• [YOUR ASSIGNMENT]: For this exercise, retype every record below exactly and keep the pictures out.

• [RECORD SET]:
+===+
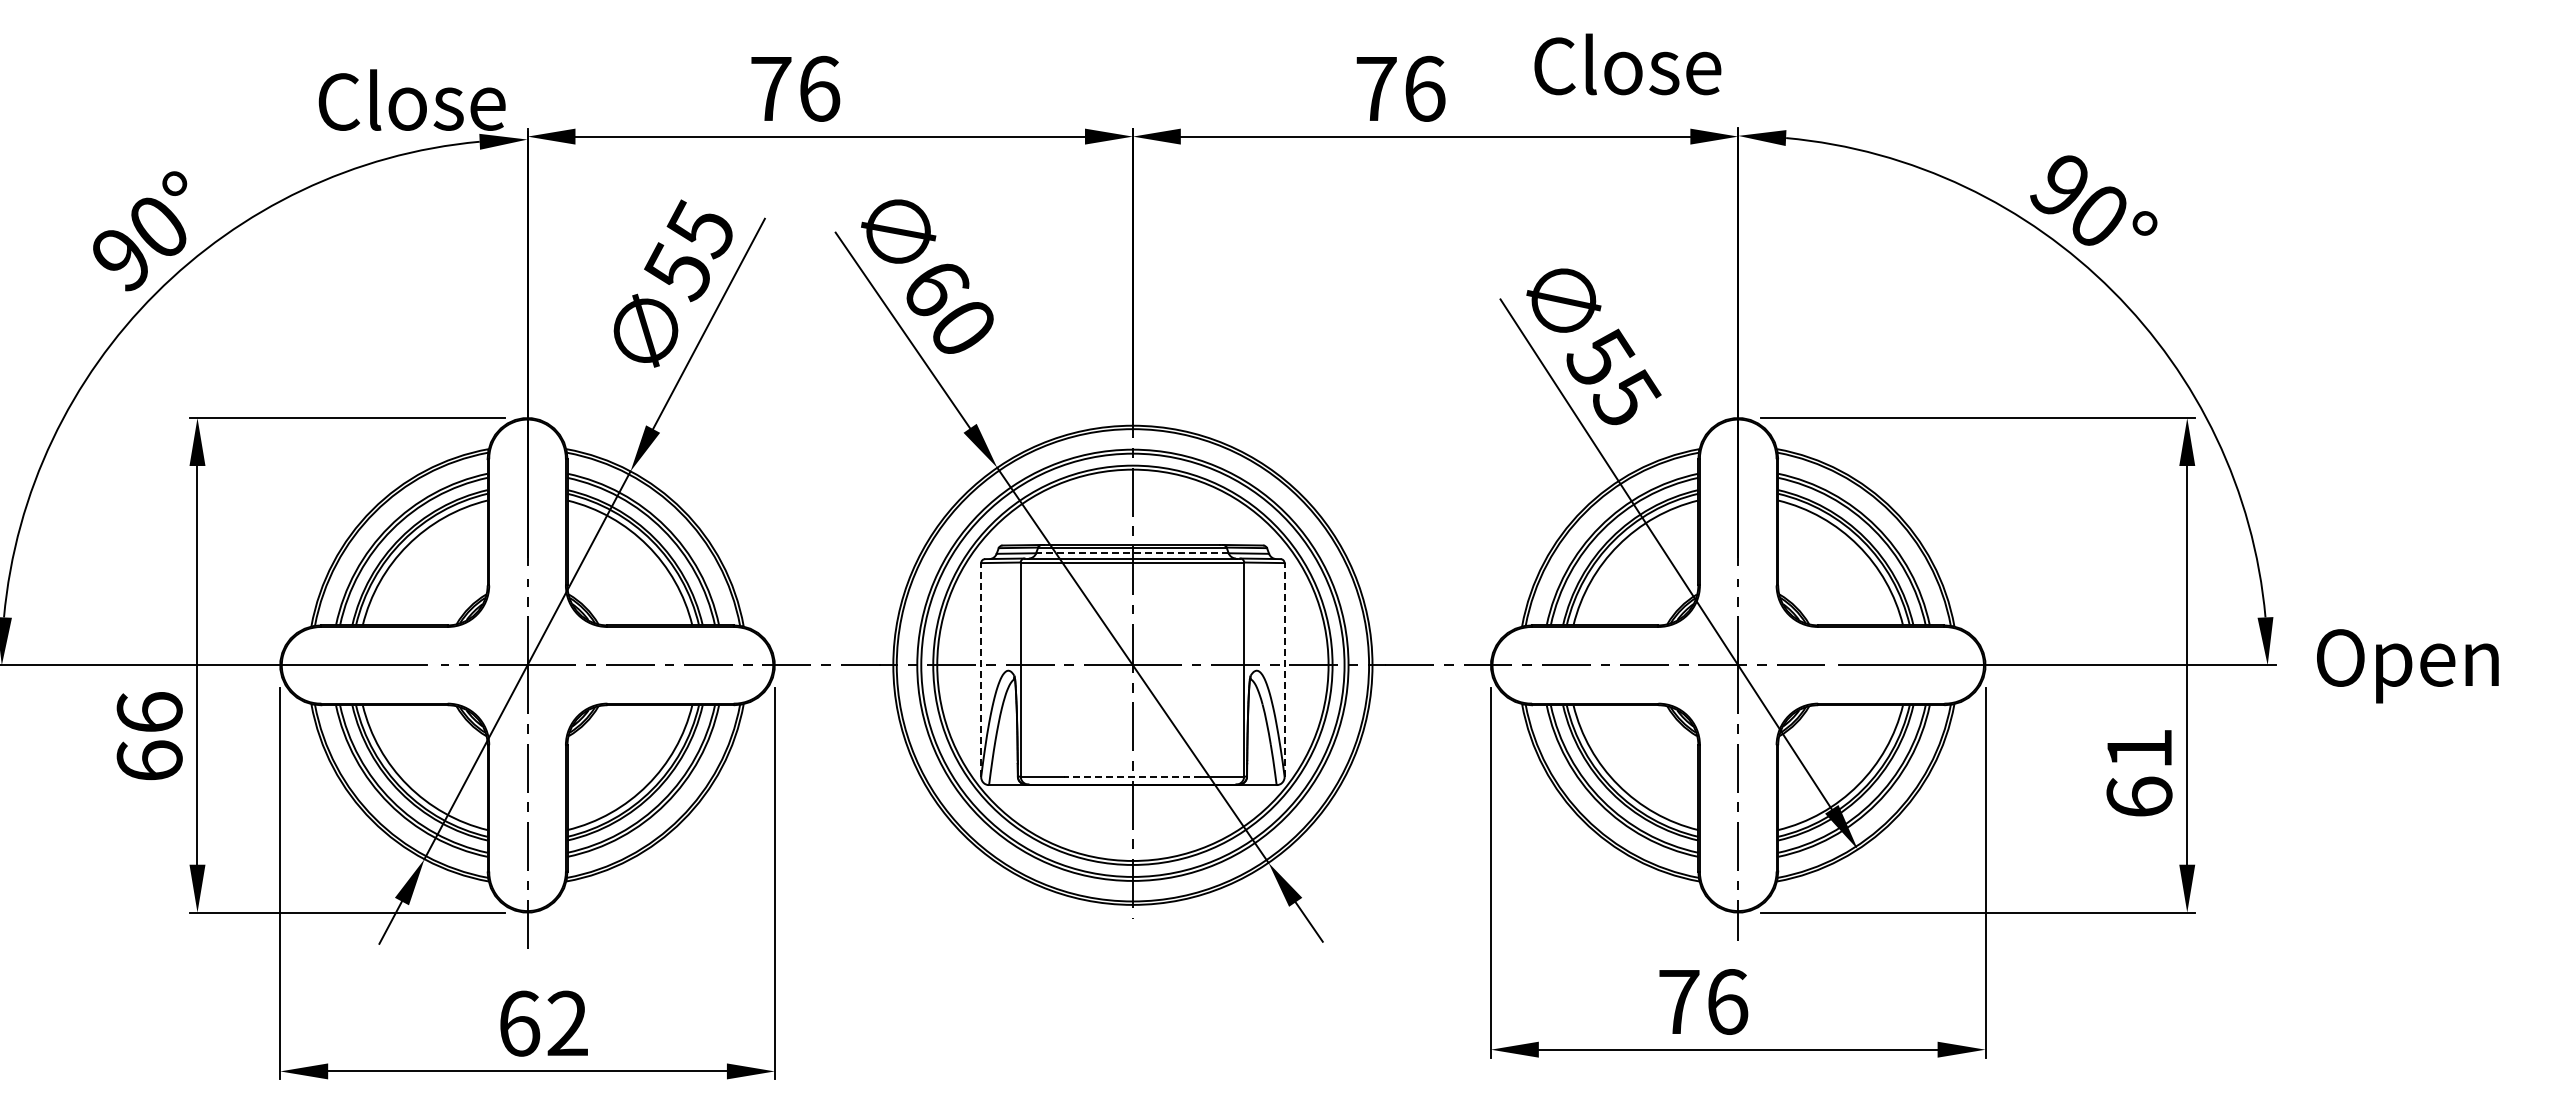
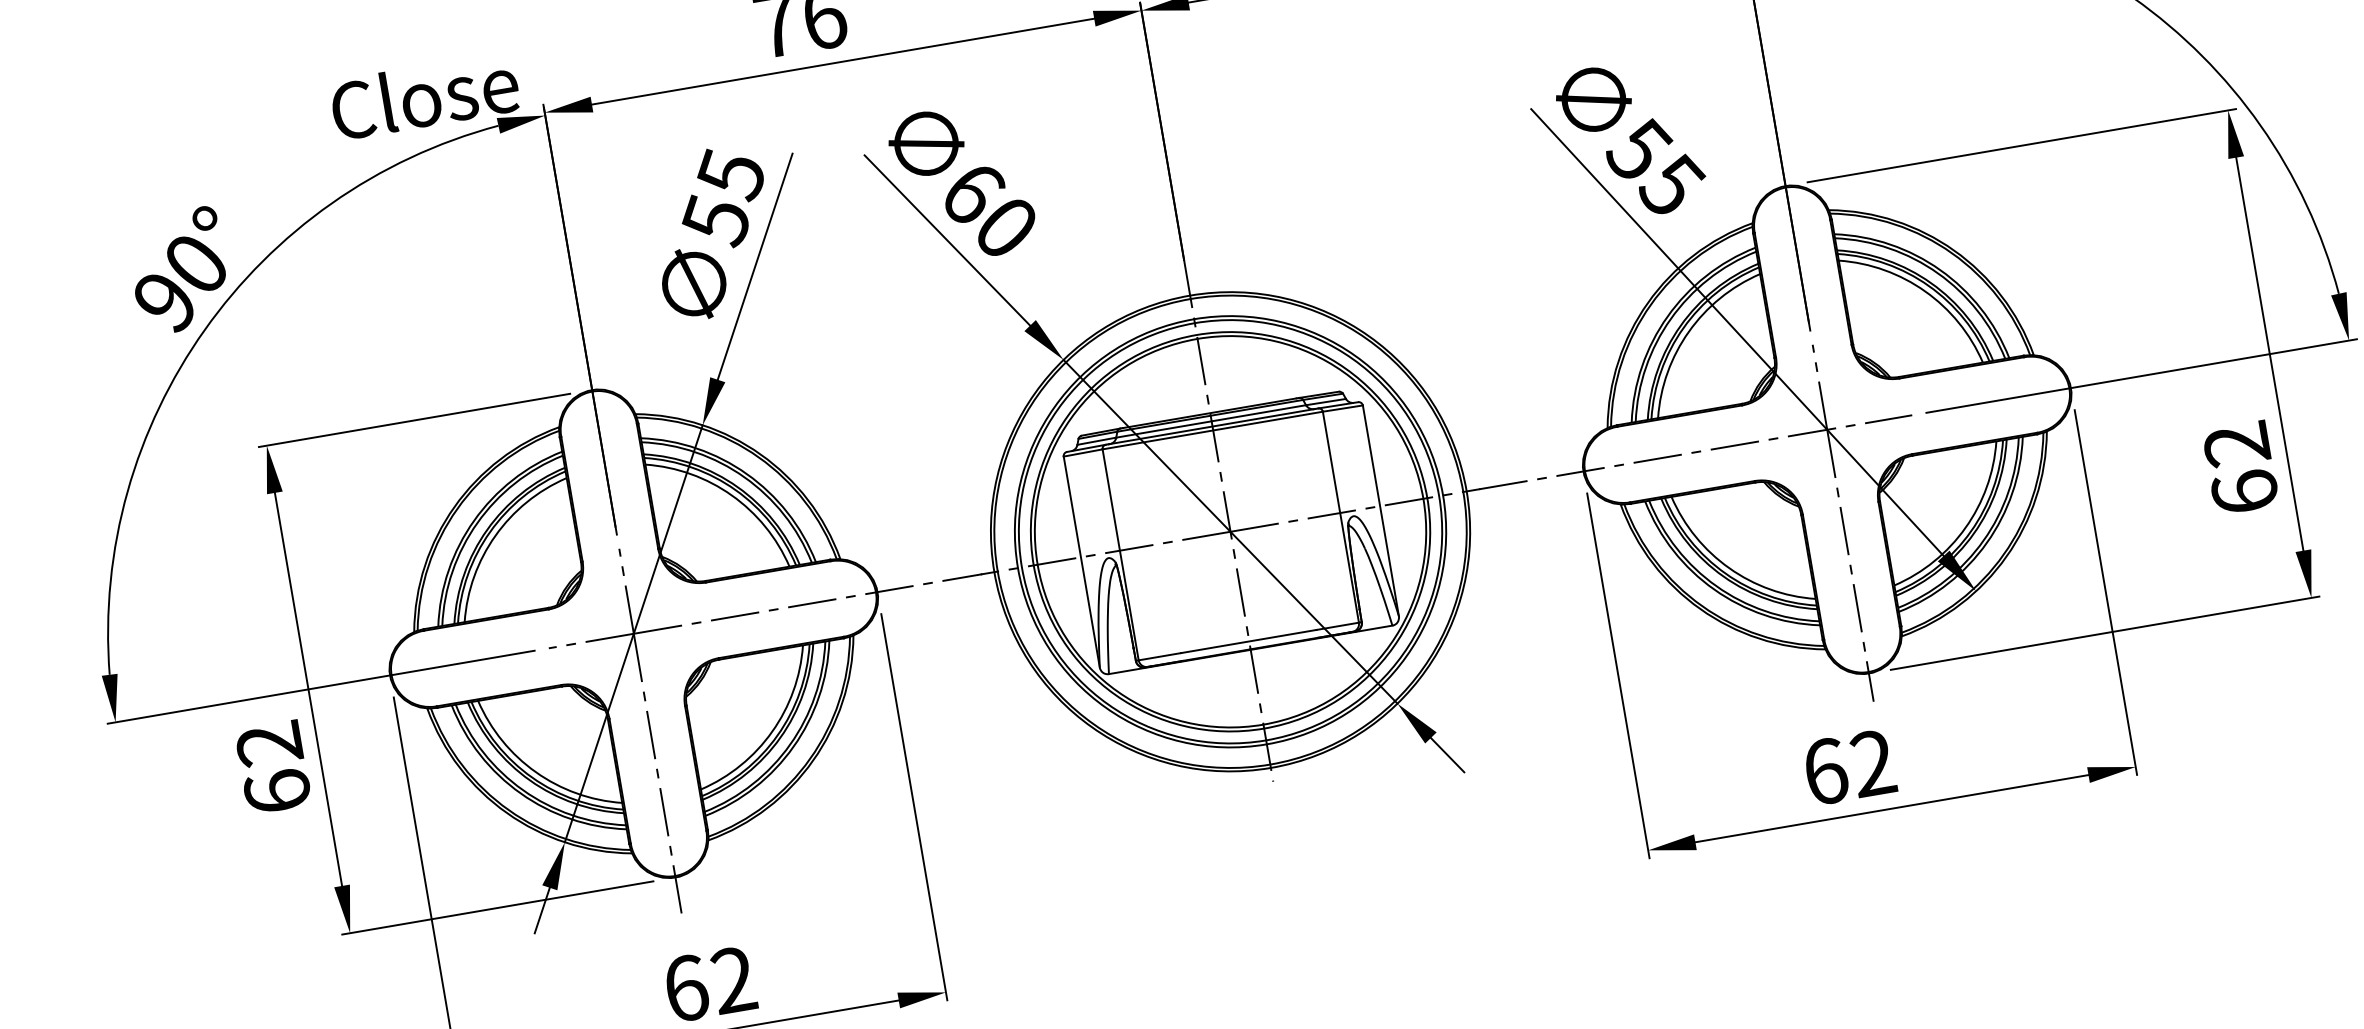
line: (1131, 553) -> (1210, 421), dashed -> solid
line: (981, 670) -> (1082, 562), dashed -> solid
line: (1284, 670) -> (1380, 511), dashed -> solid
text: (149, 712) -> (269, 743), 66 -> 62
text: (2138, 748) -> (2235, 444), 61 -> 62
line: (1132, 776) -> (1248, 641), dashed -> solid
text: (1703, 1001) -> (1849, 767), 76 -> 62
+===+
• [YOUR RESPONSE]:
line: (1131, 553) -> (1210, 421), dashed -> solid
line: (981, 670) -> (1082, 562), dashed -> solid
line: (1284, 670) -> (1380, 511), dashed -> solid
text: (149, 712) -> (269, 743), 66 -> 62
text: (2138, 748) -> (2235, 444), 61 -> 62
line: (1132, 776) -> (1248, 641), dashed -> solid
text: (1703, 1001) -> (1849, 767), 76 -> 62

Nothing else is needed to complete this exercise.